How Atypical P-ANCA is Tested
Identifying an Atypical P-ANCA result requires a two-step laboratory approach to ensure an accurate interpretation. The first step involves the screening test, the Indirect Immunofluorescence Assay (IFA), where the patient’s serum is incubated with fixed neutrophils. If autoantibodies are present, they will bind and create the glowing P-ANCA pattern visible under the microscope, indicating a positive result.
The second, confirming step uses antigen-specific Enzyme-Linked Immunosorbent Assay (ELISA) tests. This test is designed to check specifically for the presence of antibodies against the two main classic antigens: Myeloperoxidase (MPO) and Proteinase 3 (PR3). If the initial IFA screen is positive for the P-ANCA pattern, but the subsequent MPO and PR3 ELISA tests are both negative, the result is then confirmed to be Atypical P-ANCA.
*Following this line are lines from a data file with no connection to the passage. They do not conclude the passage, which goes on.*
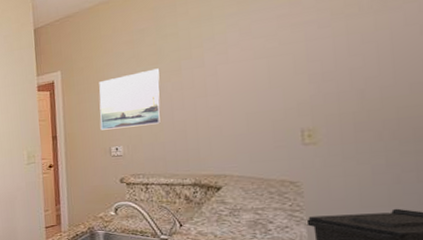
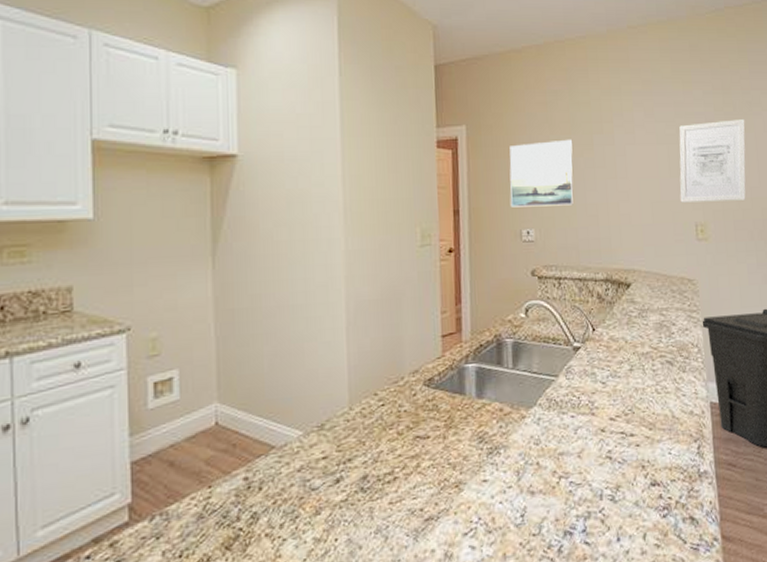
wall art: none [281,17,376,111] -> present [679,120,746,203]

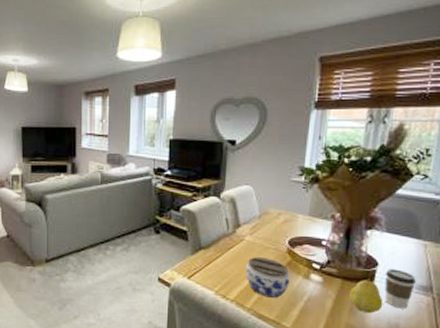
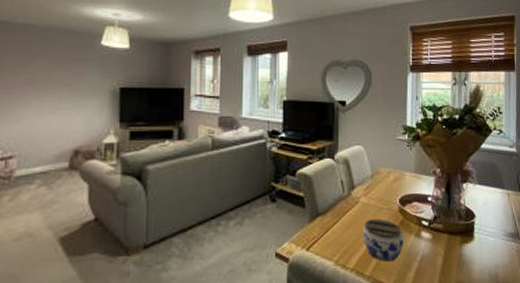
fruit: present [349,277,383,314] -> none [456,230,484,267]
coffee cup: present [384,269,416,309] -> none [481,219,506,258]

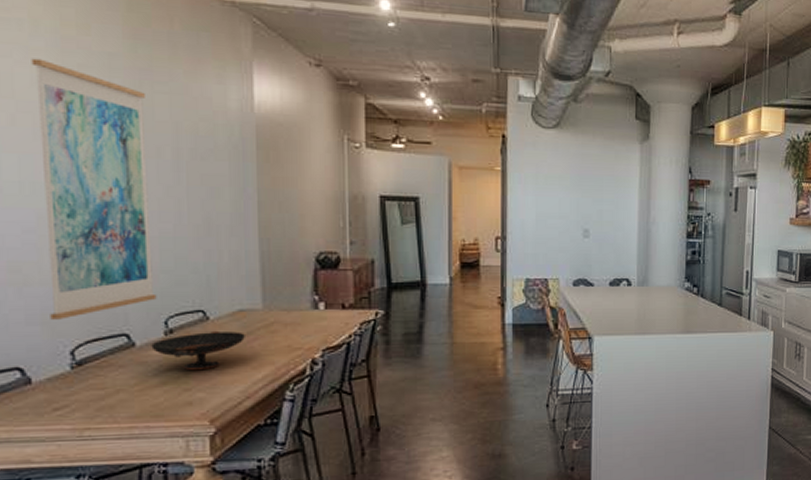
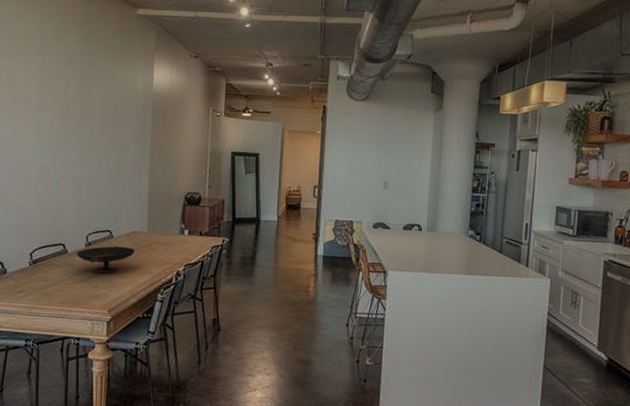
wall art: present [31,58,157,320] -> none [21,58,88,231]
The combination of a positive P-ANCA pattern on IFA and negative MPO/PR3 results on ELISA indicates that the autoantibodies are targeting one of the non-classic antigens, such as lactoferrin or elastase. This two-step process is necessary because the visual IFA pattern alone cannot differentiate between the clinically distinct classic MPO-ANCA (associated with vasculitis) and the Atypical P-ANCA (often associated with IBD). By ruling out MPO and PR3 as the target, the laboratory provides the specific information necessary for the clinician to interpret the result in the proper clinical context.